只有角落里博山炉中燃烧的龙涎香,还在发出极其细微的“劈啪”声。
荆轲瞪大了眼睛,满脸错愕地看着近在咫尺的赢尘,仿佛看着一个疯子。
公孙丽也是一脸的难以置信,她甚至忘记了哭泣,呆呆地看着这个前一秒还在无情嘲讽他们、下一秒却向他们抛出橄榄枝的秦国公子。
“你……你说什么?”
荆轲咽了一口唾沫,声音因为极度的震惊而变得有些结巴。
“你……你要招揽我?”
荆轲觉得这个世界简直太疯狂了。
“赢尘,你是不是疯了?”荆轲忍不住后退了半步,像看怪物一样看着赢尘。
“我是卫国人!我的师傅,是死在你们秦国铁骑之下的公孙羽!我刚才在潜龙堂,还信誓旦旦地说要找你报仇,要杀你!”
“而你,堂堂大秦的公子,竟然要招揽我这个对你恨之入骨的敌人?你就不怕我假意投诚,然后找机会一剑刺穿你的喉咙吗!”

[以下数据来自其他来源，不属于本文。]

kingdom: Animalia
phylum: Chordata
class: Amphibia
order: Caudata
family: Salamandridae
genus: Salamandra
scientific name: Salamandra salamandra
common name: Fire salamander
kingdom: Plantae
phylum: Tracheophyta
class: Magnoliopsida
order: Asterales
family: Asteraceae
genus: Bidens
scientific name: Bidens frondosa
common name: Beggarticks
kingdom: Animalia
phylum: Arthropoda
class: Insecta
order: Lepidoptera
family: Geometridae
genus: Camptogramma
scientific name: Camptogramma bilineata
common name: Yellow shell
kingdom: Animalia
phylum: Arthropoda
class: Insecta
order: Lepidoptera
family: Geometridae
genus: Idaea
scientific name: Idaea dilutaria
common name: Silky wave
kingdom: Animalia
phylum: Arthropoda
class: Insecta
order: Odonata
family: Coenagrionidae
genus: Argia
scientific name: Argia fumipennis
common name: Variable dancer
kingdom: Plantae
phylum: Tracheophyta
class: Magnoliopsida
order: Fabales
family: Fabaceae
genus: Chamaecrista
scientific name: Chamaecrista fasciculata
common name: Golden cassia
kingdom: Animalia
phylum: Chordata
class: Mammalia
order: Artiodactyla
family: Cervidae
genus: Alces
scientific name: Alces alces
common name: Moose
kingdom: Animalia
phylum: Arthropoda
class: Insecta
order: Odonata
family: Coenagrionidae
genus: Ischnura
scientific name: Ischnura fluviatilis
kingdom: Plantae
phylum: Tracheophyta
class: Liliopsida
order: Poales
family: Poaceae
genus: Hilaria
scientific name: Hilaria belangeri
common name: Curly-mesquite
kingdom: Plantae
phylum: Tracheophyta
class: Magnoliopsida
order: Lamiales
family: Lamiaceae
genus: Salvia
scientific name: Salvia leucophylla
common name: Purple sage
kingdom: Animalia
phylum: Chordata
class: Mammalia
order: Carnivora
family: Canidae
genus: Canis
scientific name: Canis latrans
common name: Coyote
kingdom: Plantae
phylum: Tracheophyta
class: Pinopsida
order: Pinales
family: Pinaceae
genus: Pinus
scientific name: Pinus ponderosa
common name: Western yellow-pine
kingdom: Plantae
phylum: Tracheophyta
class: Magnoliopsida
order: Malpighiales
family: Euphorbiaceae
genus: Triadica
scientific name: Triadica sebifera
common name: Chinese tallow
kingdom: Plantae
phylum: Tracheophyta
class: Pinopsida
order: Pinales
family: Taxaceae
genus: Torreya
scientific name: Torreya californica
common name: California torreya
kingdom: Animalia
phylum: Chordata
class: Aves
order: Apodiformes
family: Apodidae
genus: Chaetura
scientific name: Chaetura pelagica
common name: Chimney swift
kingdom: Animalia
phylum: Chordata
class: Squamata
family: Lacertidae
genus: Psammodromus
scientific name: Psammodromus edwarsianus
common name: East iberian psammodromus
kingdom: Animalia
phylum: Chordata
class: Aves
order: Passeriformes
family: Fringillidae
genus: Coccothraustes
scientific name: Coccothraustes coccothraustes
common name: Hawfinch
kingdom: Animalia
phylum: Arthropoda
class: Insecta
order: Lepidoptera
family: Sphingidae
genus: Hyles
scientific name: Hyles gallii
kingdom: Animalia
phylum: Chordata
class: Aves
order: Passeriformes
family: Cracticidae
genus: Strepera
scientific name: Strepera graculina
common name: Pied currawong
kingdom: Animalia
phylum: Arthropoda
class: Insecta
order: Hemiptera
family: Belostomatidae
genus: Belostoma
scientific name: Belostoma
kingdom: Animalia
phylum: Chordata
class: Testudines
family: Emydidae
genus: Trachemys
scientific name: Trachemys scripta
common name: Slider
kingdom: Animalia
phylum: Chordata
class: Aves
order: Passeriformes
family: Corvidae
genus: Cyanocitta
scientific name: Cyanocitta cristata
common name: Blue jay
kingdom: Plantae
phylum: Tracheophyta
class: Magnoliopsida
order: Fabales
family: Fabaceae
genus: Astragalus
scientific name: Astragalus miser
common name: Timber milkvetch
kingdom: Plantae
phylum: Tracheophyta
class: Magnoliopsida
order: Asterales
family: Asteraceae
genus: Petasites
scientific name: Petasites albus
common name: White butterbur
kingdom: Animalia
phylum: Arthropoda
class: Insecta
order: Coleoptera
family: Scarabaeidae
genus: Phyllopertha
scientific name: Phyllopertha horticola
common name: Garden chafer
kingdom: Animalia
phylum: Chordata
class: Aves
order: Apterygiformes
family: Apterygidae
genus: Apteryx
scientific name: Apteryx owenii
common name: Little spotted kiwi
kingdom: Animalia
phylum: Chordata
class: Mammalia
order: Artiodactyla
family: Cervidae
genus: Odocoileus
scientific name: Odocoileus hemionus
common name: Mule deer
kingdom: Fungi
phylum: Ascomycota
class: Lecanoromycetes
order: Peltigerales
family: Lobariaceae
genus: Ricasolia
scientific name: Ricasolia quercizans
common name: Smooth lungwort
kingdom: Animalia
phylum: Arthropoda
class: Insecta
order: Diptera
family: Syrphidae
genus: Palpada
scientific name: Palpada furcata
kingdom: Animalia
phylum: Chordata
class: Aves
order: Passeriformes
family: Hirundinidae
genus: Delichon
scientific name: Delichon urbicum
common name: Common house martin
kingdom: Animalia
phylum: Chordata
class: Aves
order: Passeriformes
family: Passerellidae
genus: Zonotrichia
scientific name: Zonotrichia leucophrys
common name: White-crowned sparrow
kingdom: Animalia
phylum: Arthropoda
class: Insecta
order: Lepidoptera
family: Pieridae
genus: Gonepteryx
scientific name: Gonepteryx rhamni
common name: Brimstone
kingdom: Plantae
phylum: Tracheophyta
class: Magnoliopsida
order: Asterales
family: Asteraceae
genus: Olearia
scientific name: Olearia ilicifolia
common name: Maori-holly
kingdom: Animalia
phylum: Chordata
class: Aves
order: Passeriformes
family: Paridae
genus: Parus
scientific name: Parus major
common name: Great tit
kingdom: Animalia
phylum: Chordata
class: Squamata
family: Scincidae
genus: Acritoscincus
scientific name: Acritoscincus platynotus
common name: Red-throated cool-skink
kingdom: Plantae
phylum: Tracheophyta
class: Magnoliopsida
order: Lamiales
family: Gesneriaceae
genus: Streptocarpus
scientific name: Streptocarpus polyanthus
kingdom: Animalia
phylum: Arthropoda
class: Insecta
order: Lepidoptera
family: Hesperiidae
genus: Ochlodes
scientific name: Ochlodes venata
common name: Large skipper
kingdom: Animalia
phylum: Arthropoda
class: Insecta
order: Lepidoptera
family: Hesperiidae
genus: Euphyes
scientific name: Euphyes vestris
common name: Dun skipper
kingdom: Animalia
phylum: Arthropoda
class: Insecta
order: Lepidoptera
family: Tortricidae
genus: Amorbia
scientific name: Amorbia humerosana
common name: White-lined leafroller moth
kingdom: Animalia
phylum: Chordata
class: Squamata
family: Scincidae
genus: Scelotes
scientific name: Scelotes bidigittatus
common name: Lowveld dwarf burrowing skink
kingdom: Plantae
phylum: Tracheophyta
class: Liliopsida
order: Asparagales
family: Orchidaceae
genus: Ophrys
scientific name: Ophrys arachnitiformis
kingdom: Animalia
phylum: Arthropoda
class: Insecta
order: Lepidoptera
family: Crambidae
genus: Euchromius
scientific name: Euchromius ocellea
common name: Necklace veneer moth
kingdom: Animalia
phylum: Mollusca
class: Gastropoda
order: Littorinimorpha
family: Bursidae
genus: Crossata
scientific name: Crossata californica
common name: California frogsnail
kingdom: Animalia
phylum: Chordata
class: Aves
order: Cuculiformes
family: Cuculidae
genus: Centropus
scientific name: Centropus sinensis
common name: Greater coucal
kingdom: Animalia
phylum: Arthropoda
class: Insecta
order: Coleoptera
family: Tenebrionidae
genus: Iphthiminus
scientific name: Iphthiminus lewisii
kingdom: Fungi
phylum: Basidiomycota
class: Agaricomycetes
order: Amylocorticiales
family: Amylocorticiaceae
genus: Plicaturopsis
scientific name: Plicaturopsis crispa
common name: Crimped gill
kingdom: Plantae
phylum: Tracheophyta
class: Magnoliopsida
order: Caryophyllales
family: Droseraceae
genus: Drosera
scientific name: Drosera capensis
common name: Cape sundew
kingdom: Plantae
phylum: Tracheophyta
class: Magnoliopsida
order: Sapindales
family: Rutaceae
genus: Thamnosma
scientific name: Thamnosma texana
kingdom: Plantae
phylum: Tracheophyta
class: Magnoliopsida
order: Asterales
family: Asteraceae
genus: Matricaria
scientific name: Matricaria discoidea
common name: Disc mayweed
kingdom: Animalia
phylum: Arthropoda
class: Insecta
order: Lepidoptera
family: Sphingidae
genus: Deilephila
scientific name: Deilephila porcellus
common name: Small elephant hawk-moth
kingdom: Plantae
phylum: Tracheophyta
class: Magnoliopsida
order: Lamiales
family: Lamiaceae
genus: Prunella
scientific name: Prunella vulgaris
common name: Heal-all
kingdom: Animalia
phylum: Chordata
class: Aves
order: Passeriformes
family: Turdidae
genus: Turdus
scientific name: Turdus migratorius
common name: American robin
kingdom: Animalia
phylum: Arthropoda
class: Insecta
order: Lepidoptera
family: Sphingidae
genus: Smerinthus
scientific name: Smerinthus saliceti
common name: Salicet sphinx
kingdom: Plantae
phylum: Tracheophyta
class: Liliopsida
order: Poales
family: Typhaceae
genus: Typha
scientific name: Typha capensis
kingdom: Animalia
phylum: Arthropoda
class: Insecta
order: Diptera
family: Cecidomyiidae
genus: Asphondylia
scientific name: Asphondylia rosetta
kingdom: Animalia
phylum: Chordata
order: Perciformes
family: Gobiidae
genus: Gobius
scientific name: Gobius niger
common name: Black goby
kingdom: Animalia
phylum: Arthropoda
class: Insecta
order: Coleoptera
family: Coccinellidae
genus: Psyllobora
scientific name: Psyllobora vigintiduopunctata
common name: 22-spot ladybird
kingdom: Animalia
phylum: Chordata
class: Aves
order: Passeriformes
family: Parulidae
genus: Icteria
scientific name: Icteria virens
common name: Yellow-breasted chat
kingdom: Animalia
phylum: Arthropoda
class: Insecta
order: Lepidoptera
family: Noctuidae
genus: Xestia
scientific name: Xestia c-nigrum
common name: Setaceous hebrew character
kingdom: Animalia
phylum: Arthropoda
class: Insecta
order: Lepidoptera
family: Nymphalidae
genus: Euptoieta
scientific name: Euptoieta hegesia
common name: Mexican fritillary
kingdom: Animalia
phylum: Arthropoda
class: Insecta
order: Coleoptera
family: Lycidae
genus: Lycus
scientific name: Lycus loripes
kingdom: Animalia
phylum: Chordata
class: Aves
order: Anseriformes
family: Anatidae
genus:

荆轲的质问声在包厢里回荡,每一个字都充满了不可思议和荒谬感。
面对荆轲的质问,赢尘却没有丝毫的恼怒,他反而极其放松地笑了起来。
“怕?本公子的字典里,从来就没有这个字。”
赢尘转过身,走到窗边,一把推开了雕花的木窗。
窗外,是新郑城繁华的街道,车水马龙,人声鼎沸。
“荆轲,你太高看你自己了,也太小看本公子了。”
赢尘背对着荆轲,望着窗外的芸芸众生,声音中透着一种掌控一切的自信与霸气。
“你恨我,恨秦国,这很正常。因为我们是征服者,而你们是被征服者。”
“但仇恨,并不能当饭吃,也不能变成保护你师妹的盾牌。”
赢尘转过身,目光灼灼地盯着荆轲。
“我之所以招揽你,是因为我看中了你的潜力和你对承诺的看重。你是一把还没有开锋的绝世好剑,只要经过合适的打磨,你就能成为这世上最锋利的利刃。”
“至于你说的刺杀……”
赢尘轻篾地笑了笑,指了指站在自己身后的惊鲵和焱妃。
“只要你的剑够快,本公子的项上人头,你随时可以拿去。”
“但前提是,你得有那个本事。”
赢尘重新走回桌前,双手按在桌面上,身体前倾,死死地盯着荆轲的眼睛,抛出了他最后的筹码。
“添加不良人,奉我为主。”
“我给你最顶级的剑术秘籍,给你取之不尽的修炼资源,让你在最短的时间内,成为这天下最顶尖的剑客!”
“更重要的是……”
赢尘的目光越过荆轲,落在了公孙丽的身上。
“只要你成为不良人的一员,只要你一天不背叛我,我赢尘在此立誓,这七国天下,无论是王侯将相,还是江湖草莽,谁若敢动公孙丽一根汗毛,我便灭他满门,诛他九族!”
“这是我以大秦公子给你的承诺。”
赢尘的声音如同洪钟大吕,在包厢内轰然炸响,震得荆轲和公孙丽耳膜嗡嗡作响。
“现在,告诉我你的答案。”
“是带着你的师妹继续像丧家之犬一样流亡,随时准备迎接那些隐藏在黑暗中的野兽的撕咬?”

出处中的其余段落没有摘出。